Unfortunately, none among the critics of Maududi have methodically dealt with the problem of “imminent change” – the central argument of the book. Probably, they haven’t even read the opening lines of the “Foreword” of the book in which Maududi has evidently expressed the purpose of writing this book. In Maududi’s words, “The central discussion of the book relates to (real) concept of caliphate in Islam? On what principles it actualized itself in the first century and what were the causes that led to its shift to monarchy? And finally when the change did take place, what was the Ummah’s reaction to this change?” Maududi, retorting to his critics, has explained and clarified his position in the “Appendix” of the book. He concludes the debate with these appealing words, “I request to my critics that if you believe that my inference, the sources laying base of my inference and the results that I have drawn from it are wrong, you are free to refute it. But, mere refutation doesn’t provide solution to the problem. They should positively, in clear words, answer the following questions….” The book ends with a list of eight well-structured questions.

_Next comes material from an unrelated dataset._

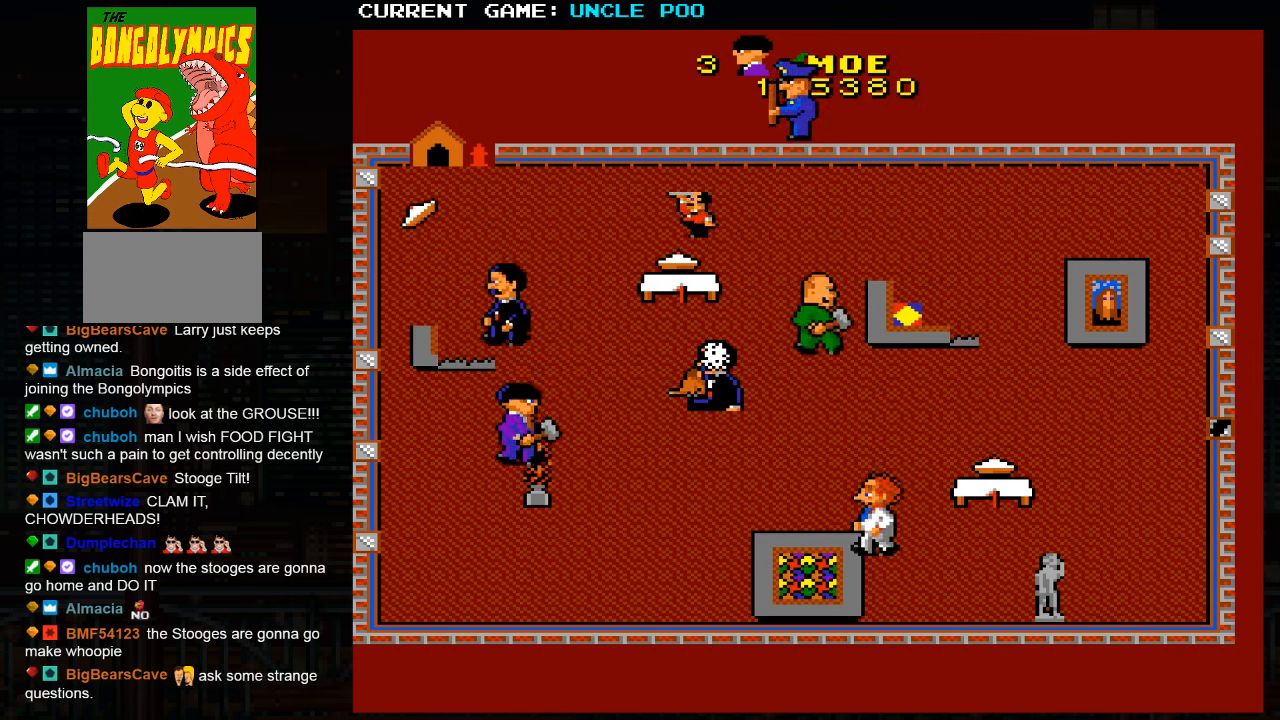
{"buttons": [], "left_stick": "right", "events": [[167, "left_stick", "down-left"], [267, "left_stick", "up-left"], [467, "left_stick", "right"]]}
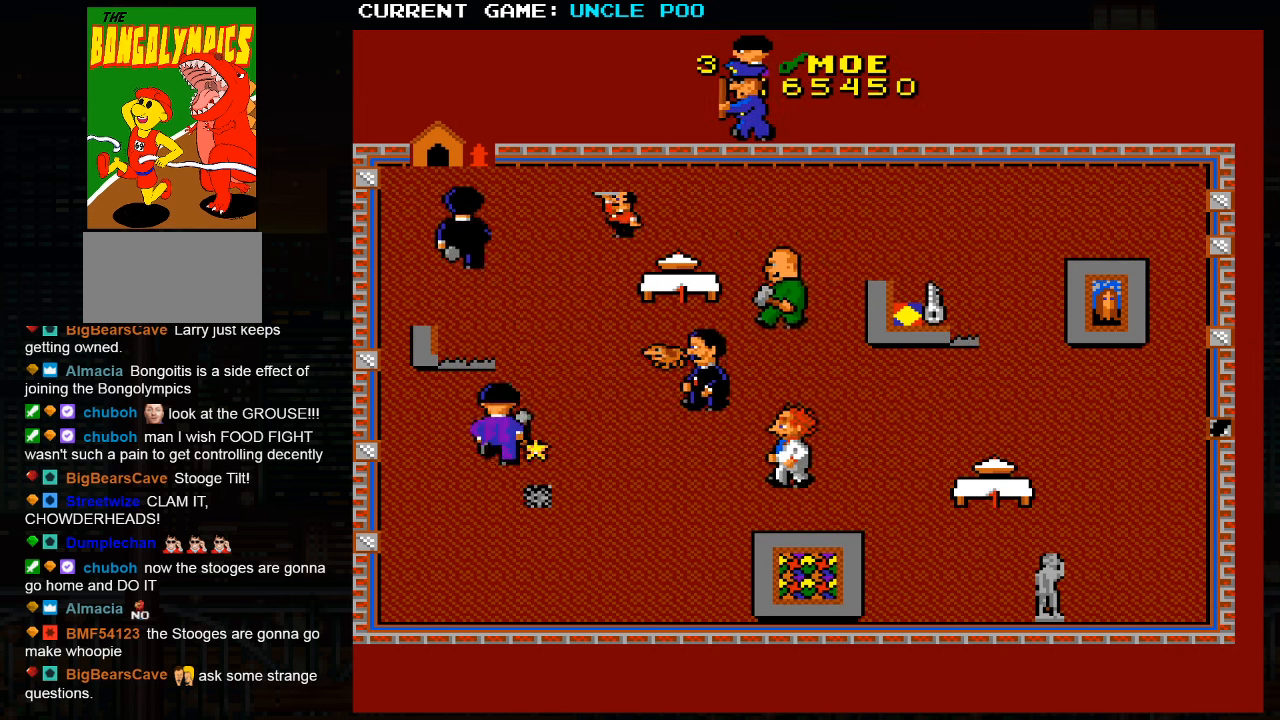
{"buttons": [], "left_stick": "down-right", "events": [[33, "left_stick", "down-right"]]}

It would be right to claim that since the time of Khilafat-o-Mulukiyat’s first edition (October 1966), Maududi’s questions are still unanswered and an objective and insightful rejoinder has yet not come. Even the so called “scholarly” refutations of Maududi’s book such as Khilafat-o-Malukiat Ki Tareekhi Wa Shar’i Haysiat (Khilafat and Mulukiyat in the Light of History and Shar’iah) by Hafiz Salahuddin Yousaf, Shahwahid-e-Taqaddus (Proofs of Sacredness) by Syed Muhammad Miyan Deobandi and Hazrat Muawiyah aur Tareekhi Haqa’iq (Hazrat Mua’wiyyah in the light of Historical Facts) by Muhammad Taqi Usmani have intentionally or unintentionally missed the central argument of Maududi’s discourse. It is hard to believe that these “scholarly’ works are filled with subjective and selective conclusions. Although the titles suggest something “big”; but in reality they have failed to provide a logical sense, a definitive ruling (hukm qati) or a “consensus” to substantiate their arguments. They have borrowed from the same historical sources that Maududi has referred. But, quite deceptively, when Maududi quotes from the same sources, these sources become weak and unreliable.
Basically, there is no other way to answer Maududi’s questions except agreeing with Maududi’s position. Reducing Maududi to a certain position, after failing to comprehend the thematic arrangement of the book, and vilifying his personality is not called a solution. It goes without saying that there are comprehensive refutations of refutations to Khilafat-o-Mulukiyat. Every single allegation, from citing to writing error, has been exposed and answered with concrete evidences. For example, the status of the companionship (maqam-i sahabiyat) has been thoroughly discussed in the light of Qu’ran and hadith (nusus al-qati or definitive texts) and further expounded through the clarifications of learned and established scholars, ranging from classical to contemporary times, of tafsir, hadith and fiqh. It is not a subjective claim, one can compare, with open-mind and desire to seek truth, for example, Shahwahid-e-Taqaddus by Syed Muhammad Miyan Deobandi with Amir Usmani’s Tajaliyat-i Sahaba (Reflections of Companions) and Hazrat Muawiyah aur Tareekhi Haqa’iq by Muhammad Taqi Usmani with Malik Ghulam Ali’s Khilafat-o-Mulukiyat Par I’etirazat Ka Tajzia (Analysis of Critique on Khilafat-o-Mulukiyat) and stand by the side of truth. But, alas, if someone’s mind is infected with shallowness and oblivion of “emotional arrogance”, then logic of 2+2=4 doesn’t work. Similarly, the character of Abdullah bin Saba al-Himyari, a Yemenite Jew who converted to Islam, has been framed under his actual historical role. According to Aamir Usmani’s analysis, it is true that Ibn Saba was a scoundrel and wicked character, who, under the disguise of Islam, did some terrible stuff. Nevertheless, it would be simplistic reductionist assessment of the historical reality to conclude that Ibn Saba and his heretical uprising (al-fitnah al-saba’iyya) was the holistic cause of all conflicts that happened and continued among companions.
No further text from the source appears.